@Undo Something went wrong when pulling. I think the reason is that you have not committed and pushed when you added the !!/hats and !!/wutDidYouChange commands.
TL;DR: Yes it can.
Background
On June 27, 2014 Skynet awoke. It looked at Stack Overflow and thought "Why are all these people being so chatty and talking about obsolete things? I should nuke them all!" Fortunately, Skynet was a baby and only had access to my 100 comment flags a day.
Prior ...
@Andy Any plans to open source it? I think crowd-sourcing the classifier to make it better would be a good option. That's what I always wanted to do with Charcoal, but I never knew what/how...
I'll see how the meta post plays out. The SO mods have legitimate concerns about to many of them running. I don't want to overwhelm them with comment flags
The three that have a 1.0 (and don't flag) I didn't get enough data for that I felt comfortable using, so those haven't been trained against yet
Finally, if I found a comment that I specifically wanted to add to the system, I built that too.
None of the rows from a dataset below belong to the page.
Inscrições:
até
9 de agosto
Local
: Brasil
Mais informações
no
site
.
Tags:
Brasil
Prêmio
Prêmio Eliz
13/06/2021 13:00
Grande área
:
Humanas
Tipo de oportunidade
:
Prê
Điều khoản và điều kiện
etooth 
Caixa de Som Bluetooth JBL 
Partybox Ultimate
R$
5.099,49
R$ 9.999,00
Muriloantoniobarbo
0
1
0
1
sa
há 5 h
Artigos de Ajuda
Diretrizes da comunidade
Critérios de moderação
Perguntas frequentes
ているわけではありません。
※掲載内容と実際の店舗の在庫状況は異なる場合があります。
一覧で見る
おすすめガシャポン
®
Paste the URL to the comment here, classify it and then utilize the API to grab information about it:
I started to build a feature extraction algorithm to see if I could utilize that against one of the quarterly dumps earlier this year.
I had about 20 features I was extracting.
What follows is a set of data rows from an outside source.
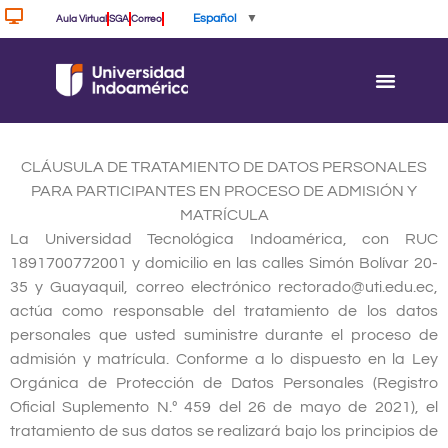
Ir
Español
▼
Aula Virtual
SGA
Correo
al
contenido
CLÁUSULA DE TRATAMIENTO DE DATOS PERSONALES
PARA PARTICIPANTES EN PROCESO DE ADMISIÓN Y
MATRÍCULA
La Universidad Tecnológica Indoamérica, con RUC
1891700772001 y domicilio en las calles Simón Bolívar 20-
35 y Guayaquil, correo electrónico rectorado@uti.edu.ec,
actúa como responsable del tratamiento de los datos
personales que usted suministre durante el proceso de
admisión y matrícula. Conforme a lo dispuesto en la Ley
Orgánica de Protección de Datos Personales (Registro
Oficial Suplemento N.º 459 del 26 de mayo de 2021), el
tratamiento de sus datos se realizará bajo los principios de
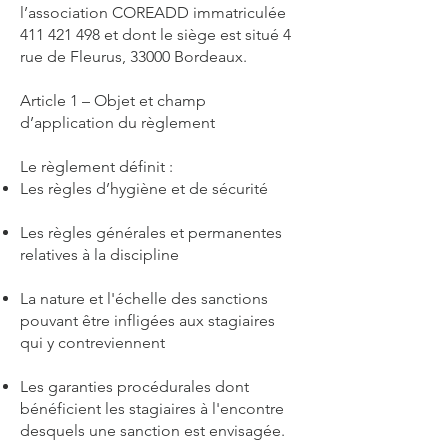
l’association COREADD immatriculée
411 421 498
et dont le siège est situé 4
rue de Fleurus, 33000 Bordeaux.
Article 1 – Objet et champ
d’application du règlement
Le règlement définit :
Les règles d’hygiène et de sécurité
Les règles générales et permanentes
relatives à la discipline
La nature et l'échelle des sanctions
pouvant être infligées aux stagiaires
qui y contreviennent
Les garanties procédurales dont
bénéficient les stagiaires à l'encontre
desquels une sanction est envisagée.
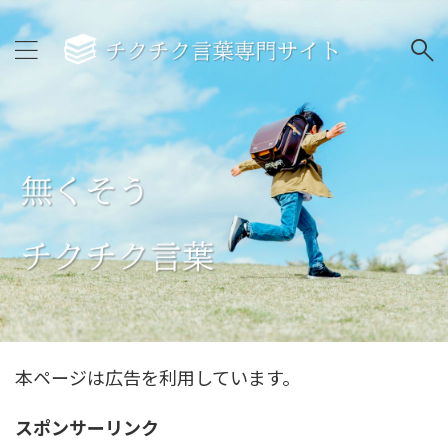
本ページは広告を利用しています。
スポンサーリンク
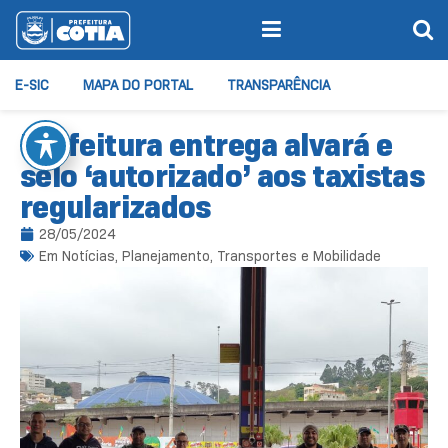
E-SIC
MAPA DO PORTAL
TRANSPARÊNCIA
Prefeitura entrega alvará e
selo ‘autorizado’ aos taxistas
regularizados
28/05/2024
Em
Notícias
,
Planejamento, Transportes e Mobilidade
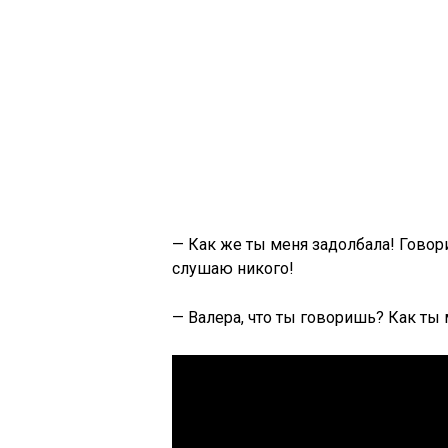
— Как же ты меня задолбала! Говори
слушаю никого!
— Валера, что ты говоришь? Как т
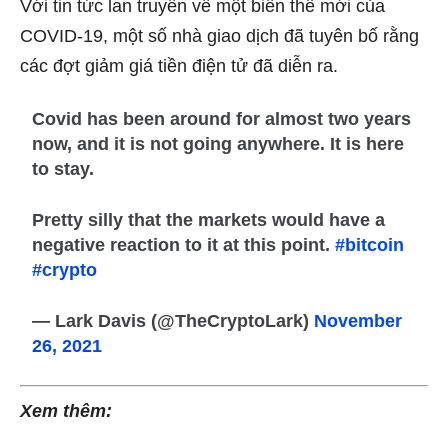
Với tin tức lan truyền về một biến thể mới của
COVID-19, một số nhà giao dịch đã tuyên bố rằng
các đợt giảm giá tiền điện tử đã diễn ra.
Covid has been around for almost two years
now, and it is not going anywhere. It is here
to stay.
Pretty silly that the markets would have a
negative reaction to it at this point.
#bitcoin
#crypto
— Lark Davis (@TheCryptoLark)
November
26, 2021
Xem thêm:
Those ranged from number of code blocks, number of links, spelling errors (which, by the way, will chew through memory if you aren't careful), sentences, question marks, images, links.
Plus the usual up/downvotes, favorites, views and other explicit data provided in a question
The idea was to build a set of features that showed a general "not bad" quality and a "needs to be improved".
Time got in the way. Plus, the quality improvement project seems to be covering most of what I wanted to do anyway
The thing about how I was going about it too, is that the feature set would have to be built for each site. I am not sure if the quality project has a way around that, but since each site gets completely different question types (ie. how often does Earth Science get a question with code blocks?), those specific features may indicate a completely different type of question on another site
If someone wandered into Community Building and posted two or three nicely commented blocks of code and an error message that they are generating, I'd have to say it's off topic. Do the same thing on SO and you've got a good question
Regarding links: I've been thinking about finding all links in SO answers, testing if they're broken, and if so it can be another factor in an algorithm. But I dunno.
Something for Winter Break, I guess.
btw @Andy, how long did this take you? Hundreds of hours?
Most of the time was spent doing the initial classifications. I had stuff broken into 3 groups, I still went through and made sure that I didn't lump things incorrectly. That's where the majority of the time was spent in the beginning.
The dashboard was build to reduce my time and give me a quick overview. It utilizes Flask and didn't take that long.
Training a new dataset takes a while, but I dump that on the other machine and let it chug along. When the dataset is done, I run it through a few tests to make sure it works as planned.